Although I am not a born Brightonian (the Old Bat is), I have lived in Brighton for 45 years. In fact, I have lived in what is now the City of Brighton & Hove for nearly 60 years. Mind you, the former town has been know as Brighton for rather longer than that.
It started out, as far as we can tell, as Bristelmestune. Indeed, that is how it is recorded in the Domesday Book of 1086, although it was also known as Brighthelmstone, especially for 400 years or so between the 14th and 18th centuries. The name is supposed to be of Saxon origin, deriving from Beorthelm + tūn—the homestead of Beorthelm, a common Saxon name associated with villages elsewhere in England. The tūn element is common in Sussex, especially on the coast. That said, there are examples of people living in the area much earlier than in Saxon times.
A Neolithic (New Stone Age) encampment dating from about 3000BC stood on Whitehawk Hill, there was a Bronze Age settlement in what is now Coldean and Hollingbury hill fort (generally known to locals as the Roman camp) dates from about 200 or 300BC. The Romans did come eventually, in the 1st century AD, and built a number of villas. After the Romans left in the early 4th century AD, the Brighton area returned to the control of the native Celts.
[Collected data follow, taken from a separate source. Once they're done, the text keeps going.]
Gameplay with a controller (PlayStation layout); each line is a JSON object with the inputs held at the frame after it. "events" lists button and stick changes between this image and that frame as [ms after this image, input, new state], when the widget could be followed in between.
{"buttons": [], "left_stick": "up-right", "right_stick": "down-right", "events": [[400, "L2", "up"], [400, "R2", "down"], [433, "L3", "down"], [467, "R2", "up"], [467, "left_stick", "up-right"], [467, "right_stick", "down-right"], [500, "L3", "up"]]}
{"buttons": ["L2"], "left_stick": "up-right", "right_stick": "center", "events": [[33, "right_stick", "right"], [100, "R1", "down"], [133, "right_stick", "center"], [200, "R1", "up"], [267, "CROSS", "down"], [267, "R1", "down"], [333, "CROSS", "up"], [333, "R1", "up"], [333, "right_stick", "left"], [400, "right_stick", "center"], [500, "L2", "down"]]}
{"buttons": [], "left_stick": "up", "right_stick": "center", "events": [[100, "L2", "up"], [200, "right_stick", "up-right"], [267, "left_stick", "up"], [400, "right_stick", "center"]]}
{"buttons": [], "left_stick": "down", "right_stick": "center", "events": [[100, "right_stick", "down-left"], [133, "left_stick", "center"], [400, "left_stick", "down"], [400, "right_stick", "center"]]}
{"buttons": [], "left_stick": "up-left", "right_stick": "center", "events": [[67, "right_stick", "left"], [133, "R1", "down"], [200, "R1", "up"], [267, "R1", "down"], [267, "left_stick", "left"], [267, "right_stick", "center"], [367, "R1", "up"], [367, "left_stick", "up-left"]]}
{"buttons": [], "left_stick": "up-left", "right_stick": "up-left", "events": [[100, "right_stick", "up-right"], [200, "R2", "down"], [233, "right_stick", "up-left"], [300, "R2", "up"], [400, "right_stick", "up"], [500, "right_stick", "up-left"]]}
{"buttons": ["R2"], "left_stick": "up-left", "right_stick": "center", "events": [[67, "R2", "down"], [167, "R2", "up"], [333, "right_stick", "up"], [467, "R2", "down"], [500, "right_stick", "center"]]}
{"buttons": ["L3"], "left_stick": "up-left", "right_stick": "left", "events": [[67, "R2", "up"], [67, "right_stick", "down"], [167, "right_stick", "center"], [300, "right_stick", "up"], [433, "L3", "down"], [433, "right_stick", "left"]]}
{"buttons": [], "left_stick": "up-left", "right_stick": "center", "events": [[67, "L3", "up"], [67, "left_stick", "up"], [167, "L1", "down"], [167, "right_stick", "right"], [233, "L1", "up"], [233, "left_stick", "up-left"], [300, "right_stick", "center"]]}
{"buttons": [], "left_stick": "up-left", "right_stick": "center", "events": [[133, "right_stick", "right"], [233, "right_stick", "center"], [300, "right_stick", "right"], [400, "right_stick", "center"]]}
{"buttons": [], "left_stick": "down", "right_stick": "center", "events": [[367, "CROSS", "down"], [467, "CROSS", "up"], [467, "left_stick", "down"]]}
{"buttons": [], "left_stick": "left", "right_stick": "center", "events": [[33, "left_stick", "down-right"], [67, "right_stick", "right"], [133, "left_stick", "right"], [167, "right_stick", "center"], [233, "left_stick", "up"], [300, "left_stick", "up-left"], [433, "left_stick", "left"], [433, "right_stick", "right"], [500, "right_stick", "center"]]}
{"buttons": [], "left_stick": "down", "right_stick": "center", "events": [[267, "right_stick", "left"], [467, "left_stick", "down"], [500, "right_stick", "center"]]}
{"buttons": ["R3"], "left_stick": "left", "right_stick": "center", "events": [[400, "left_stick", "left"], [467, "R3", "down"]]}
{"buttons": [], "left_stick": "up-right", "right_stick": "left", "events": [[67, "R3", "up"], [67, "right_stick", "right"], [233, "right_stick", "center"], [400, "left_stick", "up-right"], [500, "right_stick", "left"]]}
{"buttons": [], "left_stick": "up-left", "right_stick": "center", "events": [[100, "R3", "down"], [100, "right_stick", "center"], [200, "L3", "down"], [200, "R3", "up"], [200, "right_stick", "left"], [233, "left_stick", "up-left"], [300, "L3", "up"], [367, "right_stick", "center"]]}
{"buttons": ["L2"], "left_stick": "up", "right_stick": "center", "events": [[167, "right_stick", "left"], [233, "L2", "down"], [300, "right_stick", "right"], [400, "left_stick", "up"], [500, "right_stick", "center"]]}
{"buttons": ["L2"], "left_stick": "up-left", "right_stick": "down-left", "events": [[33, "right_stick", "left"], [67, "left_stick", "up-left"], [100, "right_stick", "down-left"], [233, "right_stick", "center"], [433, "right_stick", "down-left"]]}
Anglo-Saxons then invaded in the late 5th century AD, and the region became part of the Kingdom of Sussex, or South Saxons, founded in 477 AD by king Ælle.
The village had been built where there was easy access for boats and in a spot sheltered by the hills to the north - the South Downs. A stream, the Winterbourne, flowed into the sea to provide water. By the time of the survey for the Domesday Book, the population was about 400 and an annual rent of 4,000 herrings was established.
Now, the city is the largest on the south coast of England with a population estimated at 281,000 in 2014, greater than Portsmouth, Southampton or Plymouth.